Elmer A. Sperry_Father of modern navigation technology.

                         The First Question comes in our mind :

1 :Who was Elmer Ambrose Sperry? 
  2 :What was the Gyroscopic Compass?

  
Elmer Ambrose Sperry Sr. (October 12, 1860 – June 16, 1930) was an American inventor , and Father of modern navigation technology.
In the year 1913, Sperry created a gyro that could control the elevators and ailerons of an aircraft through a series of servos.
2 :What was the Gyroscopic Compass:  A Gyroscope (from the Greek ‘gyro’ means turn or revolution and ‘skopein’, means to view) is an apparatus in which a heavy flywheel or top rotates at high speed, the turning movement resisting change of direction of axis. 
There are 4 laws or facts act upon which gyrocompass operation depends, the first two are internal properties of the gyroscope namely.
1:Gyroscopic inertia (rigidly in space)
2:Precession
 3: Earth  rotation 
 4:Earth’s  and gravitation.
There is nothing mysterious about the gyroscope. Its actions, though they may appear at first to defy the laws of physics, in reality depend entirely upon Sir Isaac Newton's Laws of Motion.
 Many of the toys we used to play with were based on gyroscopic principles. A spinning top is an elementary form of gyroscope, the "diabolo" -- once a popular object for pastime -- is another; so also is a hoop, for it will exhibit the characteristics of a gyro as long as it has sufficient motion to roll along the ground.
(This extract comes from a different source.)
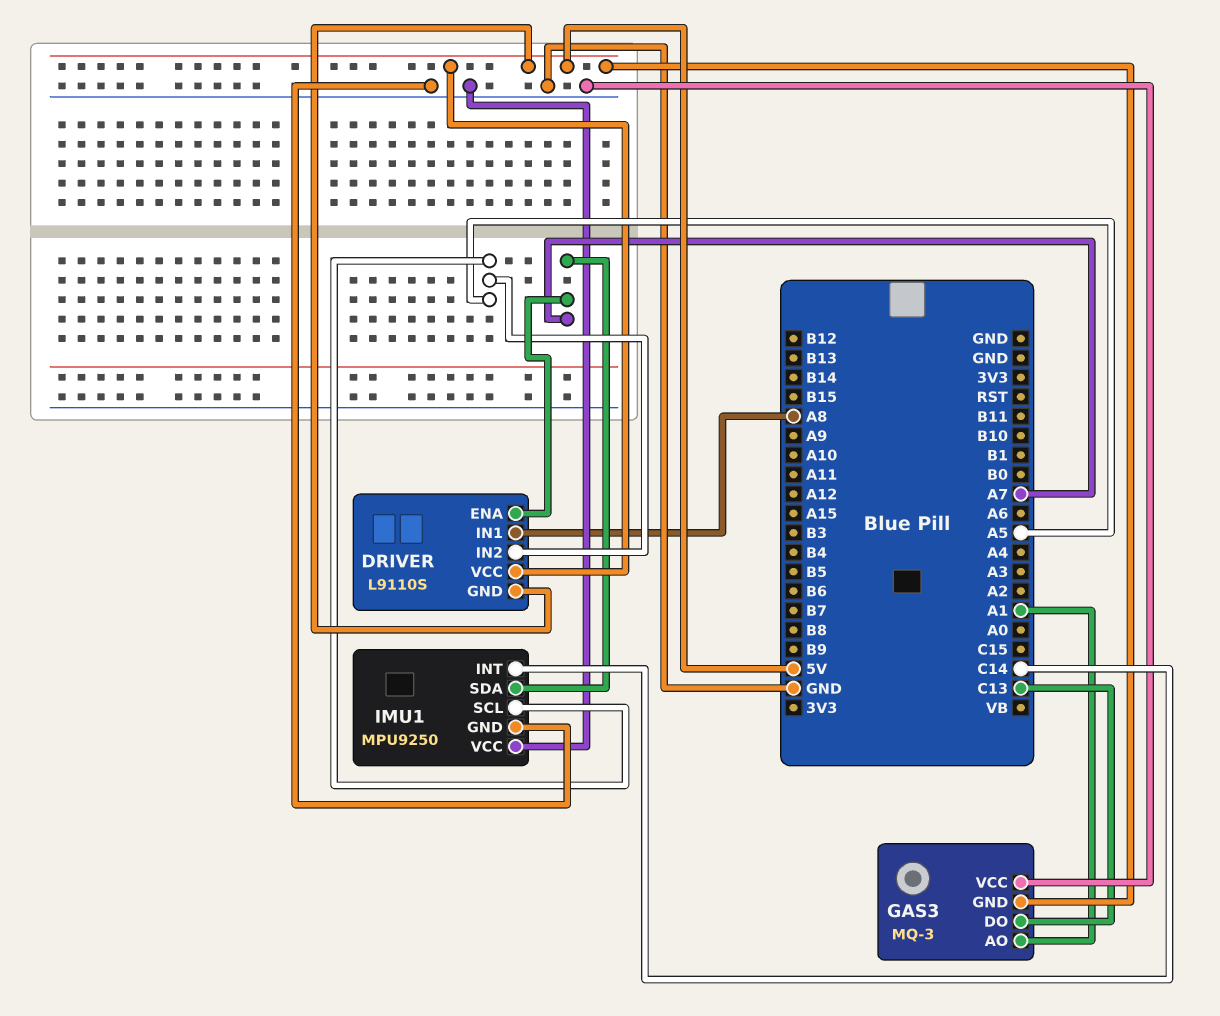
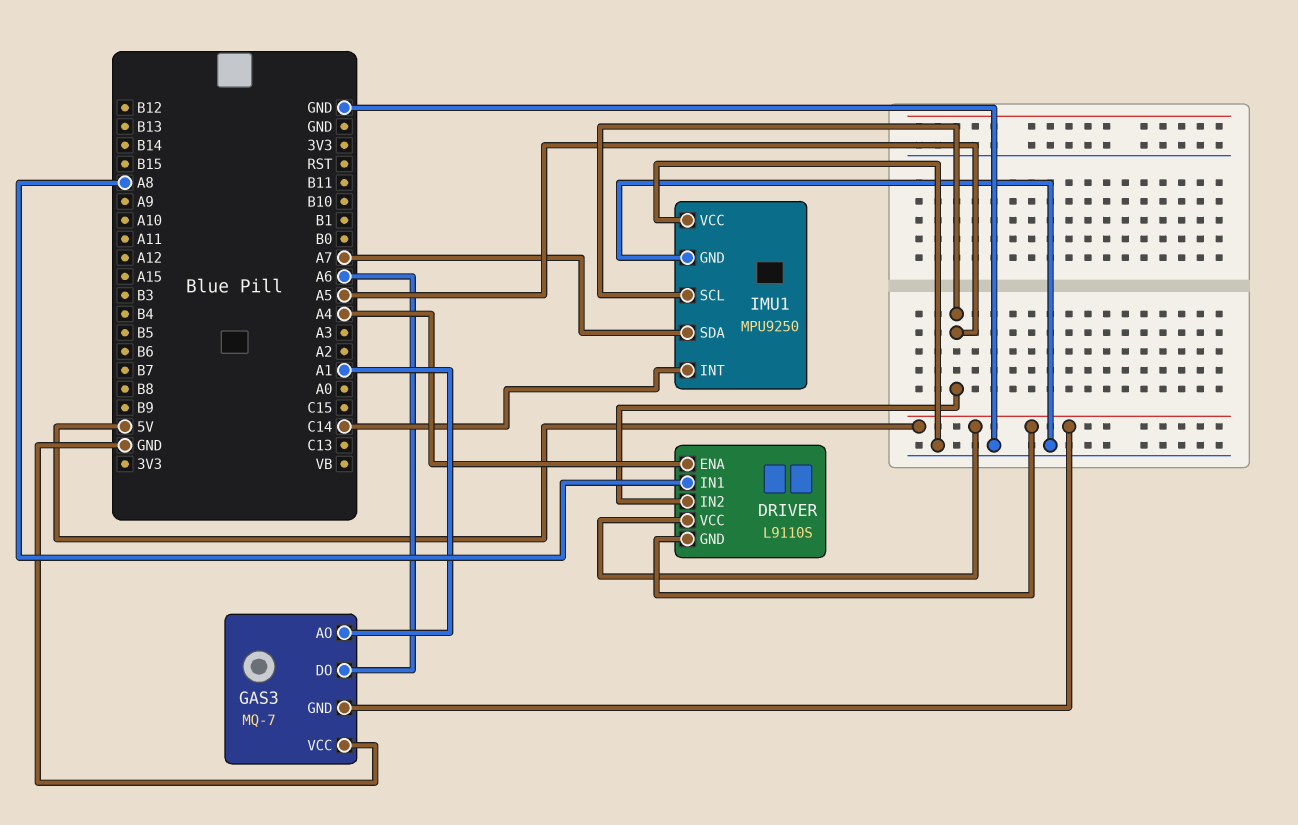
DRIVER pin ENA: A7 -> A4
GAS3: MQ-3 -> MQ-7
GAS3 pin DO: C13 -> A6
All of the practical applications of the gyroscope are based upon two fundamental characteristics, namely: "Gyroscopic Inertia" and "Precession".
Gyroscopic properties are inherent in all rotating masses, but can best be observed in those which have the greatest amount of freedom about two axes in addition to the spinning axis. 
The top comes under the latter category. The engine flywheel, on the other hand, is limited to one angular axis of freedom -- its spinning axis.
 A rifle bullet may be likened to a gyroscope because it is free to revolve about two other axes, in addition to its spinning axis; therefore it exhibits gyroscopic inertia, tending to maintain a straighter line of flight than it would if not rotating.
 A windmill has freedom about its spinning axis and also about a vertical axis (as it must be able to turn in any direction under the control of its rudder). However, it has no freedom about a horizontal axis other than its spinning axis, and therefore, although precessional forces are impressed upon the apparatus by shifts of wind, there are no visible effects. 
The precessional forces result in a torque which is absorbed in the bearings. In a windmill these forces are small, however, owing to the light construction of the fan. In order to obtain maximum gyroscopic effects a rotor should be comparatively heavy, with as much of its weight concentrated at the rim as practicable, and it should spin with considerable velocity.

 Gyroscopic inertia depends upon angular velocity, weight and radius at which the weight is concentrated. Maximum effect is obtained therefore from a mass, with its principal weight concentrated near the rim, rotating at high speed.